Sisa had been in the barracks since her arrest the day before. The alférez, fearing she might become the sport of the crowd, had ordered her to be kept until the fête was over.

This evening, whether she had heard the song of Maria Clara, whether the bands had recalled airs that she knew, for some reason she began to chant, in her sympathetic voice, the songs of her youth. The soldiers heard and became still; they knew these airs, had sung them themselves when they were young and free and innocent. Doña Consolacion heard, too, and inquired for the singer.

“Have her come up at once,” she said, after a moment’s reflection, something like a smile flickering on her dry lips.

The soldiers brought Sisa, who came without fear or question. When she entered she seemed to see no one, which wounded the vanity of the dreadful muse. Doña Consolacion coughed, motioned the soldiers to withdraw, and, taking down her husband’s riding whip, said in a sinister voice:

“Vamos, magcanter icau!”

It was an order to sing, in a mixture of Castilian and Tagalo. Doña Consolacion affected ignorance of her native tongue, thinking thus to give herself the air of a veritable Orofea, as she said in her attempt at Europea. For if she martyred the Tagalo, she treated Castilian worse, though her husband, and chairs and shoes, had contributed to giving her lessons.

Sisa had been happy enough not to understand. The forehead of the shrew unknotted a bit, and a look of satisfaction animated her face.

“Tell this woman to sing!” she said to the orderly. “She doesn’t understand; she doesn’t know Spanish!”

The orderly spoke to Sisa, and she began at once the “Night Song.”
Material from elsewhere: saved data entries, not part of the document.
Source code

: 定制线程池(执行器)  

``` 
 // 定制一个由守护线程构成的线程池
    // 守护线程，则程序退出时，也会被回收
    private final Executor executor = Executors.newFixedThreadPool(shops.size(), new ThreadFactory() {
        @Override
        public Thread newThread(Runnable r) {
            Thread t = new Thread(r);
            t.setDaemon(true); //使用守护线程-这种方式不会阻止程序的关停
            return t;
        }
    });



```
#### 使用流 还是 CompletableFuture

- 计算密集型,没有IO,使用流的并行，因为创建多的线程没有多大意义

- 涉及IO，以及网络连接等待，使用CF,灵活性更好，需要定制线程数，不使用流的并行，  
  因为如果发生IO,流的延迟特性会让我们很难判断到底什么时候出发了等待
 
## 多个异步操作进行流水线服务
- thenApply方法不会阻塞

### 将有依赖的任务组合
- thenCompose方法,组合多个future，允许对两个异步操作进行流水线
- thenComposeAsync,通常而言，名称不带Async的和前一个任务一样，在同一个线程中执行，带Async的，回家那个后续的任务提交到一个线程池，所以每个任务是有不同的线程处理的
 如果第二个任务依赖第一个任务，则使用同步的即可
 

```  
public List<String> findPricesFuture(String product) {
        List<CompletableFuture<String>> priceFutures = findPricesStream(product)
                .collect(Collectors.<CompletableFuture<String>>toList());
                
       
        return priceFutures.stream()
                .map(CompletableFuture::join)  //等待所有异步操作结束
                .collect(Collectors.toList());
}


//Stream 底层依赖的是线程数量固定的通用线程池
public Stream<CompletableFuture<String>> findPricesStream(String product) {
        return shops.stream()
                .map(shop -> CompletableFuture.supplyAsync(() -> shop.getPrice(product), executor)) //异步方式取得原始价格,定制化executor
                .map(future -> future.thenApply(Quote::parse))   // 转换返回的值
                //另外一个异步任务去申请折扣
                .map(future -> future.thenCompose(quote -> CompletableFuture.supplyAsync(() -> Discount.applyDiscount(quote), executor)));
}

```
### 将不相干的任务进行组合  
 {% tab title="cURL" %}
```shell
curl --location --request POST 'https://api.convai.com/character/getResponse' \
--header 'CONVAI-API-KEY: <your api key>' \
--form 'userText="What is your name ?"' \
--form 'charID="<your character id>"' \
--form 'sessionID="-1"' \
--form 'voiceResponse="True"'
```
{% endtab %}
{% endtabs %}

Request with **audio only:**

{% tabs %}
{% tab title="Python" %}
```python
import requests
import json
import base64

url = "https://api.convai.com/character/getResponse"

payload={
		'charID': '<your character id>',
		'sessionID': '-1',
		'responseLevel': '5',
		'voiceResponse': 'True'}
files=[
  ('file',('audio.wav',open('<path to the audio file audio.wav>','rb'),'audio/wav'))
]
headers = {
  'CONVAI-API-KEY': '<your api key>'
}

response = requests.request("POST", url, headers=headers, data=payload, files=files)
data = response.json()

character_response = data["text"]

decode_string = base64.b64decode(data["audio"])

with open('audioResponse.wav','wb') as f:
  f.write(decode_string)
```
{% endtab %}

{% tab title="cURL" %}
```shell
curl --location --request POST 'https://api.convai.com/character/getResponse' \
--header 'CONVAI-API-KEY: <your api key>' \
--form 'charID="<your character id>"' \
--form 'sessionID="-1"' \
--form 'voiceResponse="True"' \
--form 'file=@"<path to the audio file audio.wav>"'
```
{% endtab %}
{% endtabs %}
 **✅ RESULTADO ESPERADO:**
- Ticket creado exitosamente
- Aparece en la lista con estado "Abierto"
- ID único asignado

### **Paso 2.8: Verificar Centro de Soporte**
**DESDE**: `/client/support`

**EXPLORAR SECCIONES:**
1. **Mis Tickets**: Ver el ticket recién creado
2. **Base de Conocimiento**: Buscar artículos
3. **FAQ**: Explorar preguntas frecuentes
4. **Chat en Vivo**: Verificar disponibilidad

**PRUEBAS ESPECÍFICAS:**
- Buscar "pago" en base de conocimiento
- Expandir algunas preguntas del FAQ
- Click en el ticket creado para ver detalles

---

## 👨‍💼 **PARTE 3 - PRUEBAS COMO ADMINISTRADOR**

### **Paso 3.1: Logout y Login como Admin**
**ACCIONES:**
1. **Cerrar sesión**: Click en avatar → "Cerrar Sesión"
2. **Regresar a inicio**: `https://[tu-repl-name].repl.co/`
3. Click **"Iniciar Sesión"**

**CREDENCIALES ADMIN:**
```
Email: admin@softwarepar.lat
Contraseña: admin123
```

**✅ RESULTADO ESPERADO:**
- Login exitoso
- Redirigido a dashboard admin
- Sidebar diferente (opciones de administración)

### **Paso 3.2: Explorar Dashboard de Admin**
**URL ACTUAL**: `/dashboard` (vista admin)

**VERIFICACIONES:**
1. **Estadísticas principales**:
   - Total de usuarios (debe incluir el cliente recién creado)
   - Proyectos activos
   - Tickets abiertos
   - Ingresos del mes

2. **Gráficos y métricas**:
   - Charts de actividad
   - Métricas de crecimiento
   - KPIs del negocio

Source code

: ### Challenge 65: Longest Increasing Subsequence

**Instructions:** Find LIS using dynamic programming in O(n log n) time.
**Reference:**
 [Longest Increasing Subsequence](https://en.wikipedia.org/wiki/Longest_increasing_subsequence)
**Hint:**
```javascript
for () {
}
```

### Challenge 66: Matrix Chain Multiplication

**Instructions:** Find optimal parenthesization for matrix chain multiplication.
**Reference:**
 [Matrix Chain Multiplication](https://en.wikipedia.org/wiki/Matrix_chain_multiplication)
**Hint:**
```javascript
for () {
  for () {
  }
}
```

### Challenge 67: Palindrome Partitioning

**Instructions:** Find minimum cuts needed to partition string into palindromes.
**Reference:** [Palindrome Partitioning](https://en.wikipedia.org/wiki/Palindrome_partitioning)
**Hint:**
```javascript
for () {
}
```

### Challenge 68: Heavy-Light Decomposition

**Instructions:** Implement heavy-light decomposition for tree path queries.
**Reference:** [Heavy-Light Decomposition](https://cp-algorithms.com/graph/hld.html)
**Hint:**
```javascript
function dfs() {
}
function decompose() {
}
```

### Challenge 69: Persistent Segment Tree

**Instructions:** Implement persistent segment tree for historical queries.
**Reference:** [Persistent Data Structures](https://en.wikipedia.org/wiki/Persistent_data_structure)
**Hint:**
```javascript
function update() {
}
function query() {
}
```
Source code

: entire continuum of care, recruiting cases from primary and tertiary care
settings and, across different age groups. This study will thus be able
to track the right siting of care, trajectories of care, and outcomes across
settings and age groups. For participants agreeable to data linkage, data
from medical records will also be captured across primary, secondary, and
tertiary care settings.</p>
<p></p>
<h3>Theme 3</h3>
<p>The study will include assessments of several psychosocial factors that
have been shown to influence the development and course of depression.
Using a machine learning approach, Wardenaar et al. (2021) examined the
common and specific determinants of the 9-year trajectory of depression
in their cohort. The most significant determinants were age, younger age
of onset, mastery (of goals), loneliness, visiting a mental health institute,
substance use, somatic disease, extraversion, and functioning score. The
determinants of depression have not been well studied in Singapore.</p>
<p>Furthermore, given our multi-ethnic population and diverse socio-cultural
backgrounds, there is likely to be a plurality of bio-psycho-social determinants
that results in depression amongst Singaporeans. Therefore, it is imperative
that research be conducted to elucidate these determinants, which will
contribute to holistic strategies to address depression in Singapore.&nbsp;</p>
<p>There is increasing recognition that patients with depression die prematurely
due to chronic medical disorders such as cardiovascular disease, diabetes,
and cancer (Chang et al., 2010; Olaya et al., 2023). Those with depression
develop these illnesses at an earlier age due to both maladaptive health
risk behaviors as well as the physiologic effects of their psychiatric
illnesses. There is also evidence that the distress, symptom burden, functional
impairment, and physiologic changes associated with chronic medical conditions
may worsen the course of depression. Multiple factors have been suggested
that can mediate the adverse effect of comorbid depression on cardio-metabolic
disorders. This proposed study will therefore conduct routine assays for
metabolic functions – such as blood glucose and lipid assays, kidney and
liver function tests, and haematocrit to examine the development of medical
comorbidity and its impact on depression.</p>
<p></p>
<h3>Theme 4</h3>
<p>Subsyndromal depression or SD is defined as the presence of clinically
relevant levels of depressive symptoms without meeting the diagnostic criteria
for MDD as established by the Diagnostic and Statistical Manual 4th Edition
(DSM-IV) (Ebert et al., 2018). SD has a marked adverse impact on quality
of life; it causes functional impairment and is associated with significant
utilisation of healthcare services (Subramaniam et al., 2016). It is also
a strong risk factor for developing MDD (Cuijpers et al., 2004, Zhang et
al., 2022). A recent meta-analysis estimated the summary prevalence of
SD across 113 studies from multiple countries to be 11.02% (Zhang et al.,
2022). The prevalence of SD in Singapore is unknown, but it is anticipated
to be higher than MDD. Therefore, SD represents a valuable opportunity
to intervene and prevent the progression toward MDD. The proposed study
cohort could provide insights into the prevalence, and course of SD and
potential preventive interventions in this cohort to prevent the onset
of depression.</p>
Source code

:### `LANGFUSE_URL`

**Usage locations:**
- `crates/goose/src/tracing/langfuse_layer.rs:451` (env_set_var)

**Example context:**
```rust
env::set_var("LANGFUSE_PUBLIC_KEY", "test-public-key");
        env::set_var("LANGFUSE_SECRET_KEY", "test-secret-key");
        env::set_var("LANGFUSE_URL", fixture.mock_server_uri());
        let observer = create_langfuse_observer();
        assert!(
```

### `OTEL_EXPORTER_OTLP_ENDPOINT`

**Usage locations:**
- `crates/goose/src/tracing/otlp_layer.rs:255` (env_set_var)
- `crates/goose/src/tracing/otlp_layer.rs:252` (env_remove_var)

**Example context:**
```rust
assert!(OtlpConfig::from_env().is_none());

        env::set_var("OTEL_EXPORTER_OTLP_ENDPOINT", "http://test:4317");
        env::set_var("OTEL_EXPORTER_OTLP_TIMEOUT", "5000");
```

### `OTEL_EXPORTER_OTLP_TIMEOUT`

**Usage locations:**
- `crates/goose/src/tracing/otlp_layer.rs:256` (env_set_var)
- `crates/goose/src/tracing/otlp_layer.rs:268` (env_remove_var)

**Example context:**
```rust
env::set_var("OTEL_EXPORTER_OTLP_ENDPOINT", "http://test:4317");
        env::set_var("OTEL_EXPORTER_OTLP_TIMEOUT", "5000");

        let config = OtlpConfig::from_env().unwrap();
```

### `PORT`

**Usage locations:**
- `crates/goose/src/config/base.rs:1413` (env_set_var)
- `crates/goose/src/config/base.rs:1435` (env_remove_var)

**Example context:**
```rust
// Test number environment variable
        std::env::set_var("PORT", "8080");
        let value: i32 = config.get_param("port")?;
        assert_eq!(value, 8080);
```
At first Doña Consolacion listened with a mocking smile, but little by little it left her lips. She became attentive, then serious. Her dry and withered heart received the rain. “The sadness, the cold, the dew come down from the sky in the mantle of the night,” seemed to fall upon her heart; she understood “the flower, full of vanity, and prodigal with its splendors in the sun, now, at the fall of day, withered and stained, repentant and disillusioned, trying to raise its poor petals toward heaven, begging a shade to hide it from the mockery of the sun, who had seen it in its pomp, and was laughing at the impotence of its pride; begging also a drop of dew to be let fall upon it.”